Makybe Diva Encore 2005

Makybe Diva had arguably her best autumn, with wins in the Group 1 Australian Cup at Flemington and the Group 1 BMW at Rosehill, where she won easily and silenced those who said she could not run clockwise.

She won the BMW just a week after taking the Australian Cup, but horses were expected to work in those days.

After a spell, which followed a two-race visit to Japan than might have left supporters wondering if she had run her race, Makybe Diva returned to Caulfield in late August of 2005 to win the Group 2 Memsie Stakes and narrowly missed a second win at Moonee Valley.

Next came a solid win in the Group 2 Turnbull Stakes, where she ran down the field in the last 800 metres, going from 13th to cross first.

She won next time, three weeks later, when she won the Group 1 Cox Plate, which Freeman had elected over the Caulfield Cup. Once again, horses for courses proved the operative order of the day, as Makybe Diva used the Soft 7 track to move from 11th to first in the last 800 metres. She outclassed the entire field and most of the other horses in the southern hemisphere by coming home from eight wide entering the final straight.

The 2005 Melbourne Cup was to be her last race.

There was a bit of controversy, something that is not rare in racing, but she was given 58 kg for the race, far beyond the weight typically allotted to a mare in w.f.a. racing.

Some saw that as unjust, but the real controversy was that her connections hinted that Makybe Diva would not run the 2005 Melbourne Cup if the track was too firm.

The VRC bowed to the pressure, watered the track, and Makybe Diva was declared.

In her signature pattern, she settled at the back and steadily gained ground, hitting the lead with 300 metres remaining and winning comfortably by 1- ¼ lengths over the $71 shocker On A Jeune.

Owner Tony Santic announced that Makybe Diva would be retired as he was being handed the Cup.

Lee Freedman delivered the famous quote, "Go find the smallest child on this course, and there will be the only example of a person who will live long enough to see that again."

If that child were three years of age at that time, it suggests that there is a stayer to come that must win three Melbourne Cups by the end of the 21st century, which seems unlikely, given the direction racing is taking.


Makybe Diva was of course decorated. She was given the first Spirit of Sport Award in 2006. She was inducted into the Australian Racing Hall of Fame that same year.

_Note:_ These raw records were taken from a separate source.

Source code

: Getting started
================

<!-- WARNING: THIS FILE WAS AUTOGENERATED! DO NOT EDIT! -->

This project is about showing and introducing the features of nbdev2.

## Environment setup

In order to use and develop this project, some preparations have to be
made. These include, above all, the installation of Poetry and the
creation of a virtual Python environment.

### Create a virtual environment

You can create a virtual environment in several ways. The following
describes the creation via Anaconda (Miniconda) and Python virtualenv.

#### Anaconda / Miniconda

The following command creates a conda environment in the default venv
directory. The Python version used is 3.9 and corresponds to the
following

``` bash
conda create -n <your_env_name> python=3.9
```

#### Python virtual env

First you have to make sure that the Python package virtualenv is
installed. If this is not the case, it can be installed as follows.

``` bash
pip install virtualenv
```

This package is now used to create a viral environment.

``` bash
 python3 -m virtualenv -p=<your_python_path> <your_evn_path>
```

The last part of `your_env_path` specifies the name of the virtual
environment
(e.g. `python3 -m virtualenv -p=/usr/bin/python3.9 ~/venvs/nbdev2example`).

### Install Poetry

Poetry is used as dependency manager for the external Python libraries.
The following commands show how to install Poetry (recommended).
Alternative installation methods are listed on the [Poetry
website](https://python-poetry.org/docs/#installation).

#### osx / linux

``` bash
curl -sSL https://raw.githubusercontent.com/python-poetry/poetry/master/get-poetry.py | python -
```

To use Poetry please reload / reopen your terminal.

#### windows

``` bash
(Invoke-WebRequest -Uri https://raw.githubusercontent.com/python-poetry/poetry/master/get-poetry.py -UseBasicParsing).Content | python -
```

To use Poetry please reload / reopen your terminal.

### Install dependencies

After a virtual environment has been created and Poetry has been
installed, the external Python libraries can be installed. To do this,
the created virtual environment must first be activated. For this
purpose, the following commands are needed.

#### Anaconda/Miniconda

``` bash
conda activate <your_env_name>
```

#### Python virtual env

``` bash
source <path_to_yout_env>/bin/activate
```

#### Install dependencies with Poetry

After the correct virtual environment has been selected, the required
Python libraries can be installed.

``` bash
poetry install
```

A life-sized bronze statue of her greets visitors to Flemington. Follow our horse racing tips for the next Melbourne Cup.

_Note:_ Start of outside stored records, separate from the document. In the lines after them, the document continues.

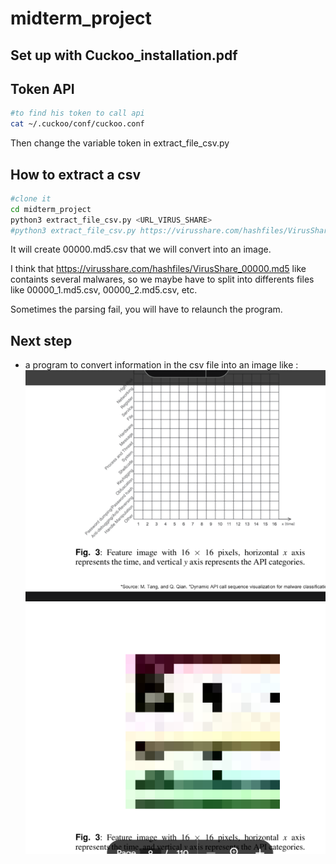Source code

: # midterm_project
## Set up with Cuckoo_installation.pdf

## Token API
```bash 
#to find his token to call api
cat ~/.cuckoo/conf/cuckoo.conf
```
Then change the variable token in extract_file_csv.py

## How to extract a csv
```bash 
#clone it
cd midterm_project
python3 extract_file_csv.py <URL_VIRUS_SHARE>
#python3 extract_file_csv.py https://virusshare.com/hashfiles/VirusShare_00000.md5
```

It will create 00000.md5.csv that we will convert into an image.

I think that https://virusshare.com/hashfiles/VirusShare_00000.md5 like containts several malwares, so we maybe have to split into differents files like 00000_1.md5.csv, 00000_2.md5.csv, etc.

Sometimes the parsing fail, you will have to relaunch the program. 

## Next step 
- a program to convert information in the csv file into an image like :
![alt text](image.png)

She was highly sought after as a breeder, but as often is the case, nothing came out of her anywhere near her equal as a racer.

Her line was 36 starts for 15 wins and 7 placings. Ten of those wins were Group 1 races, although at the time she won the Memsie and the Turnbull both races were rated as Group 2.

We will not be around to see if Lee Freedman’s words were prophetic or not, but even if by some stretch a horse would win three Melbourne Cups to move level, or four to establish a new mark, Makybe Diva’s memory will not be tarnished, just as her bronze statue at Flemington will always gleam.